Après les molécules-cages, les molécules-sandwichs. Depuis une trentaine d'années, on sait qu'avec deux cycles carbonés en guise de pain et un atome de fer en guise de jambon il est possible de fabriquer une molécule baptisée « ferrocène », qui est un excellent catalyseur. Un groupe de chercheurs de l'Université de Sussex, en Grande-Bretagne, vient d'en synthétiser une variante, tout aussi indigeste, où le phosphore remplace le carbone. Contre toute attente, les deux molécules présentent les mêmes propriétés, alors que tous les manuels de chimie insistent sur les différences fondamentales entre carbone et phosphore.
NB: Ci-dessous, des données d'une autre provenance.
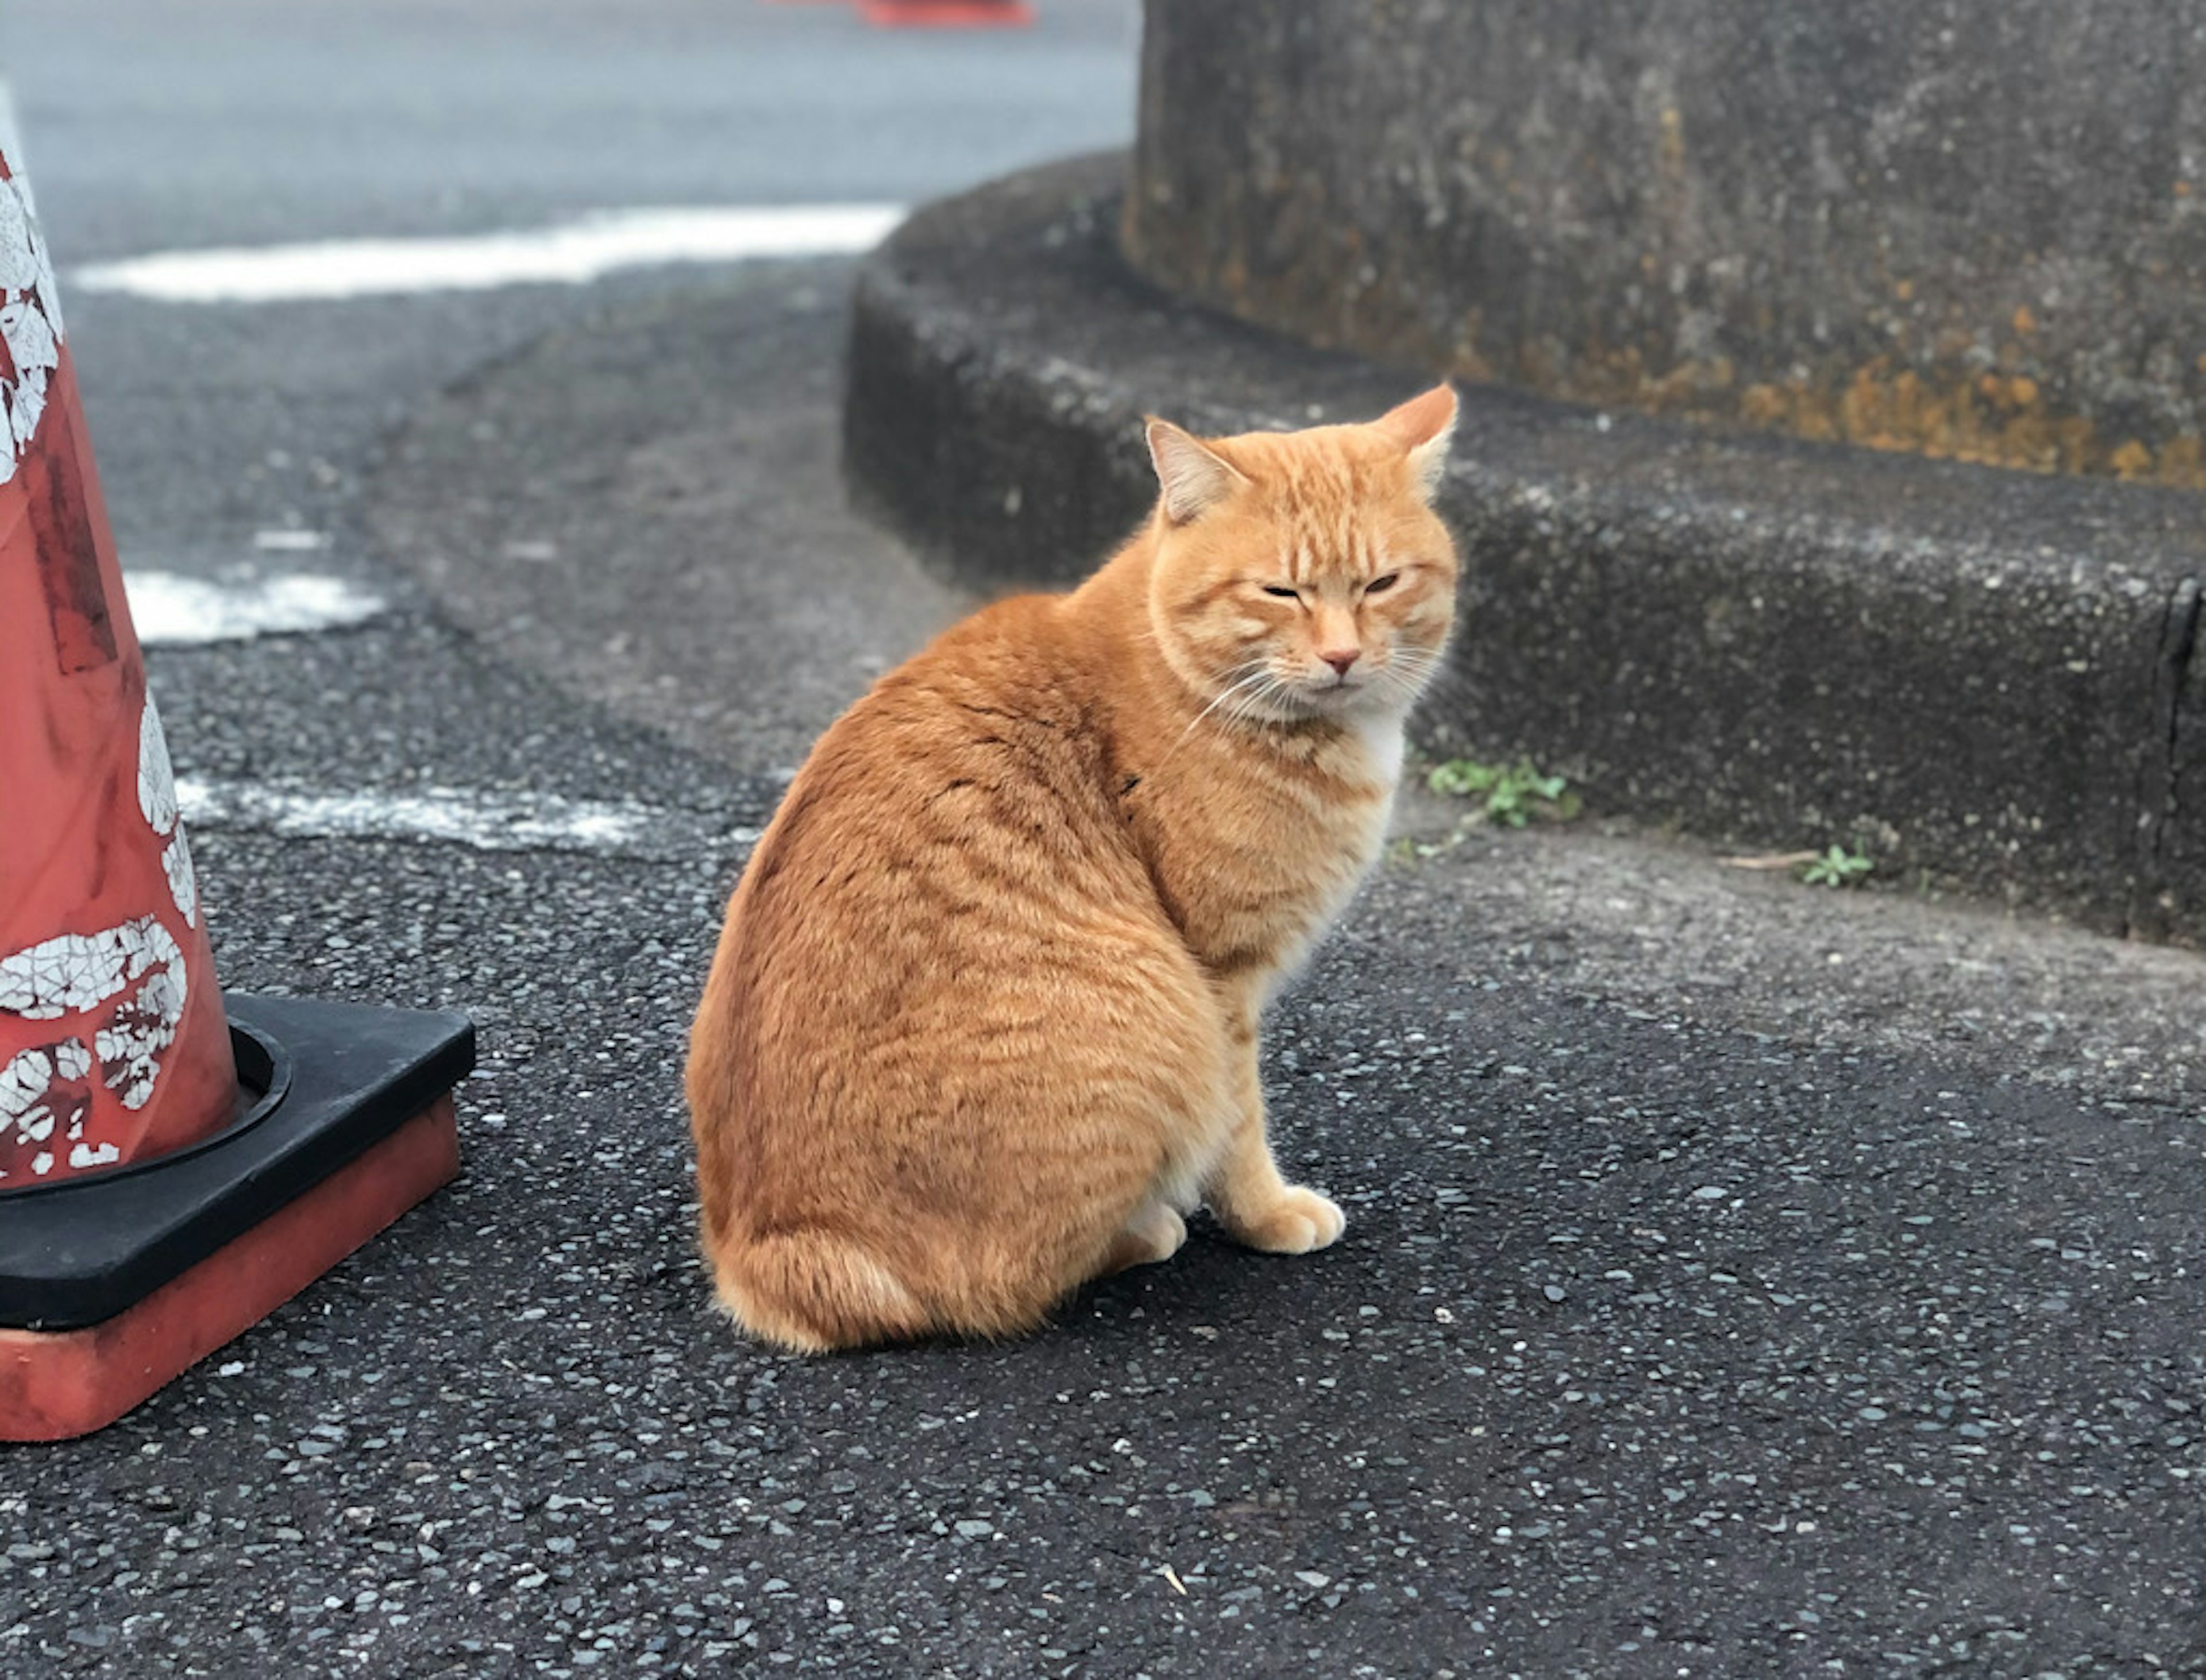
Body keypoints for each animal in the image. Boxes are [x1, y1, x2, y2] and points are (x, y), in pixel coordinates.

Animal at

Ce mystérieux sandwich n'est pas le seul à prendre en défaut la théorie de la liaison chimique. Le chimiste australien L. Radon a donné à l'ordinateur de l'Université de Canberra les caractéristiques de quelques éléments chimiques, puis lui a demandé les formules de tous les composés possibles. Tous étaient connus... sauf un ! Une association de carbone et d'hélium, un gaz inerte que l'on croyait jusque-là incapable de participer à une liaison chimique.

Nicolas Witkowski

Astronomie

Certaines étoiles sortent brutalement de l'anonymat en subissant une explosion cataclysmique qui les rend temporairement beaucoup plus lumineuses. L'étude de ces supernovae est extrêmement précieuse pour tester la validité des modèles d'évolution stellaire établis par les théoriciens. Malheureusement, si l'on estime qu'il doit apparaître deux à trois supernovae par siècle dans notre Galaxie, la plupart passent inaperçues, masquées par des nébuleuses de gaz et de poussières. On en observe plus fréquemment dans les galaxies extérieures à la nôtre : plus de 400 supernovae extragalactiques ont été recensées depuis 1885. Mais, du fait de leur distance, elles apparaissent généralement peu brillantes. Aussi la découverte, par l'astronome canadien Ian Shelton, dans la nuit du 23 au 24 février, à l'observatoire de Las Campanas (Chili), d'une supernova dans le Grand Nuage de Magellan, la galaxie la plus voisine de la nôtre, a-t-elle constitué un événement marquant : par suite de sa relative proximité – 170 000 années de lumière –, cette supernova, dénommée 1987 A, est devenue visible à l'œil nu. Depuis 1604, on n'en avait pas observé d'aussi brillantes. Les astronomes ont braqué sur elle non seulement des télescopes optiques, mais également des radiotélescopes et des satellites. Outre la dispersion très rapide (jusqu'à 18 000 km/s) de la matière éjectée dans l'espace, les données recueillies ont mis en évidence plusieurs particularités qui distinguent l'étoile des deux types de supernovae que l'on connaissait. Sa luminosité a lentement augmenté pendant trois mois, mais son maximum (50 millions de fois la luminosité du Soleil), atteint entre le 20 et le 25 mai, est resté inférieur aux prévisions. La principale surprise vient de ce que l'étoile ayant explosé paraît être une super-géante bleue très chaude (cataloguée Sk -69°202), alors qu'on ne pensait pas jusqu'ici que ce type d'étoile puisse engendrer une supernova.